## WHAT YOU WILL DO
Beginning with the first line of the data below, reproduce every line unchanged, ending with the line that holds "A LOOK BACK AT IFFA 2019".
++++ AVAILABLE DATA
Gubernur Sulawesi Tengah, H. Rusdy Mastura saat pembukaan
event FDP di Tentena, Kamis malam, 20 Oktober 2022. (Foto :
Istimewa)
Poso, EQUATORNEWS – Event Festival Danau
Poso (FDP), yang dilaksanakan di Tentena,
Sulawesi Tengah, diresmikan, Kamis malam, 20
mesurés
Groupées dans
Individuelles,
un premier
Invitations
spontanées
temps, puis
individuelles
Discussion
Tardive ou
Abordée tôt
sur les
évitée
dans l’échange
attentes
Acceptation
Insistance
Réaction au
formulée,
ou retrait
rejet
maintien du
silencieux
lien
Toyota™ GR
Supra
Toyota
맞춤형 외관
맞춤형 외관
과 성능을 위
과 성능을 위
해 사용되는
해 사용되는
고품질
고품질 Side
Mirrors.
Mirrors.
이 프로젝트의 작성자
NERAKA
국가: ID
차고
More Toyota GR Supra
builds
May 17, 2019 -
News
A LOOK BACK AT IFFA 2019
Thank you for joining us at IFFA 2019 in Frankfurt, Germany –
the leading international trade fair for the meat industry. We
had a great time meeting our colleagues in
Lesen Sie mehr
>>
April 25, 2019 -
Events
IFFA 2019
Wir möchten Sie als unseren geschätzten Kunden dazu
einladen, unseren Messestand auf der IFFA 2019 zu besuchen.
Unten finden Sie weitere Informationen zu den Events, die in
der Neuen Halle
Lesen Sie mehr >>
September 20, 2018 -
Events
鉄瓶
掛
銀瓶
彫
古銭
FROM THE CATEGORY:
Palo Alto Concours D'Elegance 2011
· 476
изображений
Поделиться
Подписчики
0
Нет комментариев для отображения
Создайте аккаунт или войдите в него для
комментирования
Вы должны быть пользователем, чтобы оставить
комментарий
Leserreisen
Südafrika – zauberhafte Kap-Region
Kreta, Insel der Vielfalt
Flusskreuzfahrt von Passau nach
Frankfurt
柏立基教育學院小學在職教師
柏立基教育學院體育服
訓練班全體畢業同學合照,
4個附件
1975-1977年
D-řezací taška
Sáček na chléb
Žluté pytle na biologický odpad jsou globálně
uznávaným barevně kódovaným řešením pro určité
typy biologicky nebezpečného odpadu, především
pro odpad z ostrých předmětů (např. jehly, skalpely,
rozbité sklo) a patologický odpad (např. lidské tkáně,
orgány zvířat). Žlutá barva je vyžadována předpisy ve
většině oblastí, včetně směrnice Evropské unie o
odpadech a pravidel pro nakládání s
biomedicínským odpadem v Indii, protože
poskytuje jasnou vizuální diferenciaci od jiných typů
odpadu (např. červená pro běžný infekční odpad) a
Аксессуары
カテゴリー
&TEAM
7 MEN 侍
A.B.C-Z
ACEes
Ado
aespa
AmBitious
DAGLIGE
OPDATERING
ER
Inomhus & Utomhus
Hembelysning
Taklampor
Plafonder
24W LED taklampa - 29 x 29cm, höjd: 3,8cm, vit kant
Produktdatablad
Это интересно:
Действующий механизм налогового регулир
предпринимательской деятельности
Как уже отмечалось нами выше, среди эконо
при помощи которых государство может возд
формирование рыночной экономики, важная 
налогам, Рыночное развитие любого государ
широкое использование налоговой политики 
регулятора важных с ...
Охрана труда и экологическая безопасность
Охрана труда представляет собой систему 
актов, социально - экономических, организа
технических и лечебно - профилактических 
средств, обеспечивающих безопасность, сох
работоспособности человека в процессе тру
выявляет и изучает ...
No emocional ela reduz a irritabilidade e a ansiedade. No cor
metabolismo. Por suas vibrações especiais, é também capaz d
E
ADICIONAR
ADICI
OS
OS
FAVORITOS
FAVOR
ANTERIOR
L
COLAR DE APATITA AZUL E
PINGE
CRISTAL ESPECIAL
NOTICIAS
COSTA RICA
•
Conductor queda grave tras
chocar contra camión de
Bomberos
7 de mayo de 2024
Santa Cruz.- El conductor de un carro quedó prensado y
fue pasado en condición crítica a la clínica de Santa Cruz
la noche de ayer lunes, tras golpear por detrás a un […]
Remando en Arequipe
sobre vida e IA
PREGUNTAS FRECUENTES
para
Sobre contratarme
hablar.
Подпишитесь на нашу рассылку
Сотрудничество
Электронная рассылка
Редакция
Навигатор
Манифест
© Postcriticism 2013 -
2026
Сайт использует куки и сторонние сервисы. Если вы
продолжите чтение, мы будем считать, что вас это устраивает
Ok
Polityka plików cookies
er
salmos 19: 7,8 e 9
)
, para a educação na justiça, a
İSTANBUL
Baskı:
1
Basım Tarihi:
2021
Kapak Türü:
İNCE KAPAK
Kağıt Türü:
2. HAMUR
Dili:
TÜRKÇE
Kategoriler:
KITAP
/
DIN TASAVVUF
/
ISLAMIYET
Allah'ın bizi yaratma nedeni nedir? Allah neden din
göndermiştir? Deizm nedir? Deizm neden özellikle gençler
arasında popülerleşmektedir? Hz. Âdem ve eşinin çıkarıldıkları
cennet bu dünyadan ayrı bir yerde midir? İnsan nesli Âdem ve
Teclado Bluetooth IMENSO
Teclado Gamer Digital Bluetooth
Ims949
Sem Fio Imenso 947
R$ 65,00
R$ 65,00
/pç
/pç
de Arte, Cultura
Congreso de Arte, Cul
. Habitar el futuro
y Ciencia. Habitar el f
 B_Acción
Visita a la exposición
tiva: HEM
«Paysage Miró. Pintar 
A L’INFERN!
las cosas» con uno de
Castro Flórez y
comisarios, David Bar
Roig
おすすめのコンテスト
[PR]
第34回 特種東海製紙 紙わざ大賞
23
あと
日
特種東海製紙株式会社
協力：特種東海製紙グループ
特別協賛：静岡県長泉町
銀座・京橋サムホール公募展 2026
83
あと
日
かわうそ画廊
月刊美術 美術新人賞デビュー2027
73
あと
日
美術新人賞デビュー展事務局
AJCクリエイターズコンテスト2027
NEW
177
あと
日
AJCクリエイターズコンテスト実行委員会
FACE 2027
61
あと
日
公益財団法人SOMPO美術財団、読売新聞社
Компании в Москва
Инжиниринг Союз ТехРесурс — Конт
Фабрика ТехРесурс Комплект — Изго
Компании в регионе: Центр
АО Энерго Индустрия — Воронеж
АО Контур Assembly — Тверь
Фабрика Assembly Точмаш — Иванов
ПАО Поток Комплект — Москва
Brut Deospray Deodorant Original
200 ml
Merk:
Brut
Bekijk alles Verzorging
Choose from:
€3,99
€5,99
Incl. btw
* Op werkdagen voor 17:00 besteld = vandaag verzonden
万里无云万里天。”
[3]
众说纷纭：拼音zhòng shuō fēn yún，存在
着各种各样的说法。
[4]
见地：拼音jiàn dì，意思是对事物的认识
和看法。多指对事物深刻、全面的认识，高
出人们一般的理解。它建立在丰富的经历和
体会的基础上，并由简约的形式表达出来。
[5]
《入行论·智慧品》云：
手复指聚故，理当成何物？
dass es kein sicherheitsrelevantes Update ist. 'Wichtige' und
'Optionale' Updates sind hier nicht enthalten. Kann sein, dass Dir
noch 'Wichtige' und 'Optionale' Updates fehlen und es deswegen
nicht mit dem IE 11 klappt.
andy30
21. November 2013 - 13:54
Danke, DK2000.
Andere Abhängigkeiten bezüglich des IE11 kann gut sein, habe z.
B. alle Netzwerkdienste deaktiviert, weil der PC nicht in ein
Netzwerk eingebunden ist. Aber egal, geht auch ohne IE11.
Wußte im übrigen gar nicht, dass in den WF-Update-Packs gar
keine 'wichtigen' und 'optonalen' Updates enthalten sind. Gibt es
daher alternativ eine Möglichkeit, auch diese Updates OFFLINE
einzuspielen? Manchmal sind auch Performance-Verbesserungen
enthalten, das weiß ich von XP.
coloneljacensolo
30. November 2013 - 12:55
++++++++
## SOLUTION BELOW
Gubernur Sulawesi Tengah, H. Rusdy Mastura saat pembukaan
event FDP di Tentena, Kamis malam, 20 Oktober 2022. (Foto :
Istimewa)
Poso, EQUATORNEWS – Event Festival Danau
Poso (FDP), yang dilaksanakan di Tentena,
Sulawesi Tengah, diresmikan, Kamis malam, 20
mesurés
Groupées dans
Individuelles,
un premier
Invitations
spontanées
temps, puis
individuelles
Discussion
Tardive ou
Abordée tôt
sur les
évitée
dans l’échange
attentes
Acceptation
Insistance
Réaction au
formulée,
ou retrait
rejet
maintien du
silencieux
lien
Toyota™ GR
Supra
Toyota
맞춤형 외관
맞춤형 외관
과 성능을 위
과 성능을 위
해 사용되는
해 사용되는
고품질
고품질 Side
Mirrors.
Mirrors.
이 프로젝트의 작성자
NERAKA
국가: ID
차고
More Toyota GR Supra
builds
May 17, 2019 -
News
A LOOK BACK AT IFFA 2019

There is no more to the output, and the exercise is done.